Behavioral and Learning Changes Secondary to Chiropractic Care to Reduce Subluxations in a Child with Attention Deficit Hyperactivity Disorder

Objective: Attention Deficit Hyperactivity Disorder (ADHD) is extremely subjective in both diagnosis and treatment. No single cause has yet been determined for this disorder nor has there been a single treatment plan that is effective in a majority of cases. This paper proposes a possible etiology for some cases of ADHD with respect to concentration and hyperactivity along with a possible positive association with chiropractic adjustments.

Clinical Features: A case history is presented of an 8-year-old child with many learning and behavioral disorders that are associated with ADHD and temporally related to a fall incurred 18 months prior to being seen at this office. Physical examination revealed limited cervical ranges of motion, radiological examination noted a cervical base angle of 23 degrees, and sacro occipital technique examination had findings consistent with a sacroiliac hypermobility syndrome (category 2).

Intervention and Outcome: For the first two months of care the patient was seen once a week with every adjustment consisting of SOT pelvic blocking procedures and cervical adjustments. While prior to care the child’s symptoms had been stable for 18 months, following two months of care his mother noted positive changes in behavior and reduction in his complaints of headaches and neck pain symptoms. During the two month period of treatment, reports from his teachers at school remarked on the positive changes in his behavior and improvements in academic performance. There are many causes to ADHD as well as other learning and behavioral disorders; therefore conclusions cannot be conclusively drawn by a single case study. A possible conclusion that can be drawn in this case is that adjusting spinal lesions (e.g., subluxations) appeared to reduce the child’s pain and discomfort, which allowed him the ability to concentrate, learn and “sit still.” Further studies with controls need to be conducted in this area to determine the effectiveness of chiropractic care in aiding the symptoms of children who are classified as ADHD.

------------------------------

▶ [What is being asked]
Retype the portion of the chiropractic case report from "Clinical Features: A" to "syndrome (category 2)." word for word. The entries that come next have nothing to do with this.

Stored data
------------------------------

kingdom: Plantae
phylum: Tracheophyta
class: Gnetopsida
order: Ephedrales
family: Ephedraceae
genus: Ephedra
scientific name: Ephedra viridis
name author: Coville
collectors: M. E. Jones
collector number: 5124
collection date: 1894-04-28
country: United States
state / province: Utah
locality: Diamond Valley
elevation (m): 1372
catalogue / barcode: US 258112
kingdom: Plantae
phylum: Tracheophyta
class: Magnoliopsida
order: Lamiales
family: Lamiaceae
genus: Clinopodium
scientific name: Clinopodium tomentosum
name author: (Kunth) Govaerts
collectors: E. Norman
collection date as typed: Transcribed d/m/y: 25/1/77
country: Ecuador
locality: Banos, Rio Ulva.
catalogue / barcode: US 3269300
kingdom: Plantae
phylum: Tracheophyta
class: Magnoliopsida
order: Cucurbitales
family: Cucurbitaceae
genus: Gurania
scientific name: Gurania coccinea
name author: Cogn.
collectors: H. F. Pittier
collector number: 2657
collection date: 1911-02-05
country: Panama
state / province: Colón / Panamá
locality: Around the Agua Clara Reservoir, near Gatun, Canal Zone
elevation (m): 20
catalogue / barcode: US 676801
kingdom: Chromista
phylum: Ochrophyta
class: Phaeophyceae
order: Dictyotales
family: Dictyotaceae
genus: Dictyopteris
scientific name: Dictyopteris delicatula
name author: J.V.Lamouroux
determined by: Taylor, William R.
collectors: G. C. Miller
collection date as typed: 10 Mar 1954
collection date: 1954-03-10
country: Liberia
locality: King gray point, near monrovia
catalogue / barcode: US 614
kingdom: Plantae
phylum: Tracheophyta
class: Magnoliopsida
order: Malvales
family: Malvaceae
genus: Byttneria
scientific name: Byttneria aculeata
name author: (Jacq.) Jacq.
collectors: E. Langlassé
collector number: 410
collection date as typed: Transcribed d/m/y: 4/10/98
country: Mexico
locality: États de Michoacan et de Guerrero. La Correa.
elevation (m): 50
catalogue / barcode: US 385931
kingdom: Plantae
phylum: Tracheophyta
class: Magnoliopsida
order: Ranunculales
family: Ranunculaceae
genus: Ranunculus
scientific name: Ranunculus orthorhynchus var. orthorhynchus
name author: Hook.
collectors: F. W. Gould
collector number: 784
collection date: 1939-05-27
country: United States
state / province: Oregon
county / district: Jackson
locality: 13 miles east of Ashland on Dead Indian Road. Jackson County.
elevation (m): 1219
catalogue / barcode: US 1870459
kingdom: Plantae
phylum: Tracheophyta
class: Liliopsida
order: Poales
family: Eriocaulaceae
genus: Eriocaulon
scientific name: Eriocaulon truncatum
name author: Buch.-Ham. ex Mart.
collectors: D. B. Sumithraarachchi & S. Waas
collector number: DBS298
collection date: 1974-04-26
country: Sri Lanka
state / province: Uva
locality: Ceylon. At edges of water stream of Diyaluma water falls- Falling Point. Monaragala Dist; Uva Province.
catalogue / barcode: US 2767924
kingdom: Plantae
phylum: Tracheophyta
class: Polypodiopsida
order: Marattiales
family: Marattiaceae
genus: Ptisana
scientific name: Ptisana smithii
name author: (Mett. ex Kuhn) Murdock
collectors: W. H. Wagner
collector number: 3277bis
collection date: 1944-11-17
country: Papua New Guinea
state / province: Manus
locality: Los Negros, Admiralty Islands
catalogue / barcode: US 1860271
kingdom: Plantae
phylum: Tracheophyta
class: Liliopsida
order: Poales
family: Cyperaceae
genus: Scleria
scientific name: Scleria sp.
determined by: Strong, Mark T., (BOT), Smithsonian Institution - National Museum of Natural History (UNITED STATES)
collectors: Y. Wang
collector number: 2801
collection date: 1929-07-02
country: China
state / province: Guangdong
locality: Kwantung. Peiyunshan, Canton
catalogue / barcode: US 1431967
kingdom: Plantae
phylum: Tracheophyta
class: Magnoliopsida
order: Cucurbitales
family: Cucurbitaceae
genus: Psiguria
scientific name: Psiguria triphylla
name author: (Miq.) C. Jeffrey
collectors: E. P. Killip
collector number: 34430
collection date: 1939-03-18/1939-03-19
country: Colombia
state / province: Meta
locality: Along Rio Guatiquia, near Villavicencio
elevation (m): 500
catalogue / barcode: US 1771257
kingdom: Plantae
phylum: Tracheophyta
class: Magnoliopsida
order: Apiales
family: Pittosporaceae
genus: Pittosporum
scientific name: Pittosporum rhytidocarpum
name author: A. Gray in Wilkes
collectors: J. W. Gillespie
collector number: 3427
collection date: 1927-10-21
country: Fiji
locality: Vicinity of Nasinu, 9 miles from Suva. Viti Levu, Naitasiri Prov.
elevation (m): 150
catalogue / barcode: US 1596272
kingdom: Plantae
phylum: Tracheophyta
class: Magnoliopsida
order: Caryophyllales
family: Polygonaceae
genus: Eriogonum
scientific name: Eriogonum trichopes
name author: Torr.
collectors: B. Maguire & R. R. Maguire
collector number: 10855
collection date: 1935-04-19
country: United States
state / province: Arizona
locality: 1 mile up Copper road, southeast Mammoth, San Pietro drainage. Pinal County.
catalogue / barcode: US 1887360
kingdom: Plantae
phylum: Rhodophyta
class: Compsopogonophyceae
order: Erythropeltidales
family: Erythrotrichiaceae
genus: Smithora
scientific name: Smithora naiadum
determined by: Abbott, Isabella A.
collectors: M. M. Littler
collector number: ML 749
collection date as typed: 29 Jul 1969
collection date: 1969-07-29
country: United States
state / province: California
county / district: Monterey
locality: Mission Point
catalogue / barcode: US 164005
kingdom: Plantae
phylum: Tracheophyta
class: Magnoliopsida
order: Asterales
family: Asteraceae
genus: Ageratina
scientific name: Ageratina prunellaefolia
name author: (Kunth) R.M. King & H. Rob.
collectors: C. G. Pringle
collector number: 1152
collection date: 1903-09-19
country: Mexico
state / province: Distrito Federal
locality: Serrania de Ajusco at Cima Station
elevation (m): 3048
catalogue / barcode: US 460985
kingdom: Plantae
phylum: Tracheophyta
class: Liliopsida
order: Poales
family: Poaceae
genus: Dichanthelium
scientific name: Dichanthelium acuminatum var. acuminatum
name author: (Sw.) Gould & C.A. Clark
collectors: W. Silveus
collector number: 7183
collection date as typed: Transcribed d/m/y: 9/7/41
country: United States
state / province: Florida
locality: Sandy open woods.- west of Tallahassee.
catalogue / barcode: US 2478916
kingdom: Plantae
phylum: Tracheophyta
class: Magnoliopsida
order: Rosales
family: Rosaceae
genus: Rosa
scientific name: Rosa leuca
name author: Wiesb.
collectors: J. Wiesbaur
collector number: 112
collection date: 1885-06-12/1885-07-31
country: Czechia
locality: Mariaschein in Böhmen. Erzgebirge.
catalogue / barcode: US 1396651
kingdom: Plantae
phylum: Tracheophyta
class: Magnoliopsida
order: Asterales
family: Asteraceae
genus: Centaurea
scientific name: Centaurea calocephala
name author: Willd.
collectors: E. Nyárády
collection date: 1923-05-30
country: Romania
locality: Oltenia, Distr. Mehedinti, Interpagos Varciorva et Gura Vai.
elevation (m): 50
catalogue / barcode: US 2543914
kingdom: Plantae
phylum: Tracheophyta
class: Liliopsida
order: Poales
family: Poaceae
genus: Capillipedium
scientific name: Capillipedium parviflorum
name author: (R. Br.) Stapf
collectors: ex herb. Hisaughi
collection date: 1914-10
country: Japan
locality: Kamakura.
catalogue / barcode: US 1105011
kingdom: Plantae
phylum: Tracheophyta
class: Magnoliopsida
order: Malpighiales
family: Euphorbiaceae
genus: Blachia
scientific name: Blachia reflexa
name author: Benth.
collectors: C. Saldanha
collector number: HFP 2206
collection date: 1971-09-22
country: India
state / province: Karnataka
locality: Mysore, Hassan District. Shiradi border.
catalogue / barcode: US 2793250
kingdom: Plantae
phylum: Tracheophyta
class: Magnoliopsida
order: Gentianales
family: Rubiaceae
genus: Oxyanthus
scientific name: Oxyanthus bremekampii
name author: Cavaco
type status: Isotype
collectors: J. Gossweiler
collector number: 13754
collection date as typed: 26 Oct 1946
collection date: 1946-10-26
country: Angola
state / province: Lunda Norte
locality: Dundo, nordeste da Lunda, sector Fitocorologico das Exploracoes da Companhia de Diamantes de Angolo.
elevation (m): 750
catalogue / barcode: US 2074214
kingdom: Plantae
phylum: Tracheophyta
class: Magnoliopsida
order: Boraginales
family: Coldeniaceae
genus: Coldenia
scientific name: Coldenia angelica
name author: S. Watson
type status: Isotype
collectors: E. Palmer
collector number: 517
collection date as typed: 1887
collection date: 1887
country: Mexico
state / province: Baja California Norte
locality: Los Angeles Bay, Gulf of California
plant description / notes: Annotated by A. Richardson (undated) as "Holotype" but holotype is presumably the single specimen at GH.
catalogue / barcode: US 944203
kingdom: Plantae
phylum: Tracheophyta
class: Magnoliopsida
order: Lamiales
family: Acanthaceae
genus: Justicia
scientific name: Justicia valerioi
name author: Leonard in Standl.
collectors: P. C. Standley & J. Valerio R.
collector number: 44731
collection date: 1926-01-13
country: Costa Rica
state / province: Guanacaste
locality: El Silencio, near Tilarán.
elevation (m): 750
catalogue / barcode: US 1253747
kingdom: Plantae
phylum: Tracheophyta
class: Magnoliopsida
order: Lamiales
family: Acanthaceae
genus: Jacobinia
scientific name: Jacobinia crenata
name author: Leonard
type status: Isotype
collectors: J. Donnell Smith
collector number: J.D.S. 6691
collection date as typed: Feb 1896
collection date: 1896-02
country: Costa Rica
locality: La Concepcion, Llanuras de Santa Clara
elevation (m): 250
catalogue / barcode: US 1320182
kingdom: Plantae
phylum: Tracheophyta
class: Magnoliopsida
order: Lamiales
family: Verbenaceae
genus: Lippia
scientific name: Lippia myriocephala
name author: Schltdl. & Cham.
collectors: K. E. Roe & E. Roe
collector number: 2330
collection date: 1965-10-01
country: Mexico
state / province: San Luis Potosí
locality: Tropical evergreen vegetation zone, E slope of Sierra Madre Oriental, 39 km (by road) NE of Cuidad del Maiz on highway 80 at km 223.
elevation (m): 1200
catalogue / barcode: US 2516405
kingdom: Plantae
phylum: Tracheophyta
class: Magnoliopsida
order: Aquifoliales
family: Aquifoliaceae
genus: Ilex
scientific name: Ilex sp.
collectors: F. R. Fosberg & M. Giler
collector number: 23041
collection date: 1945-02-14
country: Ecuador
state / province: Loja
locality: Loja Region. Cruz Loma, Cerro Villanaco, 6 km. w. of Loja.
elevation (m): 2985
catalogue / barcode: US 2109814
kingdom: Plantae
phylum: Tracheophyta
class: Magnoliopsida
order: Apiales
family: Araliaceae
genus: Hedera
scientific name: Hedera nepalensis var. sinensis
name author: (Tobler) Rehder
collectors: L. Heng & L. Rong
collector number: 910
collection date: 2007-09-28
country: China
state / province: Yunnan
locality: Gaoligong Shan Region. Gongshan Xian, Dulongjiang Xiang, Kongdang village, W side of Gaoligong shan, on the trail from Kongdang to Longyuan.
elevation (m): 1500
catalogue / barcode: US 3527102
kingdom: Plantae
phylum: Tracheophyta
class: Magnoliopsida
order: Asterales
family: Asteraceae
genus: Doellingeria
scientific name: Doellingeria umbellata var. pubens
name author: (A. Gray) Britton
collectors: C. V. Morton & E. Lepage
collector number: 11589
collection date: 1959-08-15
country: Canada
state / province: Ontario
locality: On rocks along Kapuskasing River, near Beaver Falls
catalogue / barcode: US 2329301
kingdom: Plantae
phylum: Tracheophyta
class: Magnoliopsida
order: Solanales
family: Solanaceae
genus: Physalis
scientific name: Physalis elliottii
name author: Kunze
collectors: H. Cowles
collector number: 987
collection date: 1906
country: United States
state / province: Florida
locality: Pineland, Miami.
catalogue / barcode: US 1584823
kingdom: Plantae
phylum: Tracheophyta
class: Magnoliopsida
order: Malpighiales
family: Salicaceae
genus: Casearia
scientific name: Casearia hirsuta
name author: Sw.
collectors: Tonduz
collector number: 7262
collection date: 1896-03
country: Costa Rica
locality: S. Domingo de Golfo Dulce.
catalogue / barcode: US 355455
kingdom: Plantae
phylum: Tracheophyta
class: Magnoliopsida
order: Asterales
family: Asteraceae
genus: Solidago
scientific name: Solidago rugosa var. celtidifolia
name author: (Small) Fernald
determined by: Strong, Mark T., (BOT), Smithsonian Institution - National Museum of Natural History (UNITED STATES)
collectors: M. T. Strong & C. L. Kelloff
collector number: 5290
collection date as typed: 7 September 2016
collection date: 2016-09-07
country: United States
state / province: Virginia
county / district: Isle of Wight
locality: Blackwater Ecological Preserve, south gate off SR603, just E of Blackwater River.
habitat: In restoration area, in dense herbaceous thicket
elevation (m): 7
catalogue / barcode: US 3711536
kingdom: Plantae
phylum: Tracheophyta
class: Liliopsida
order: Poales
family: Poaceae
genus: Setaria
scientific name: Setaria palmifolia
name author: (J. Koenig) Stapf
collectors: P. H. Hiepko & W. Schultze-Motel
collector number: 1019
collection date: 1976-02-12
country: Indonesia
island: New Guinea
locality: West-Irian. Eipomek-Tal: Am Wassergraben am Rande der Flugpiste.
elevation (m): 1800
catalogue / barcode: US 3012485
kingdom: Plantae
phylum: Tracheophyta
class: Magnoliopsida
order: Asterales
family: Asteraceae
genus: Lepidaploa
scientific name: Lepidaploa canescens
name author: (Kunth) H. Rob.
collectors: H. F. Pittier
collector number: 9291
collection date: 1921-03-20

------------------------------

▶ [Output below]
Clinical Features: A case history is presented of an 8-year-old child with many learning and behavioral disorders that are associated with ADHD and temporally related to a fall incurred 18 months prior to being seen at this office. Physical examination revealed limited cervical ranges of motion, radiological examination noted a cervical base angle of 23 degrees, and sacro occipital technique examination had findings consistent with a sacroiliac hypermobility syndrome (category 2).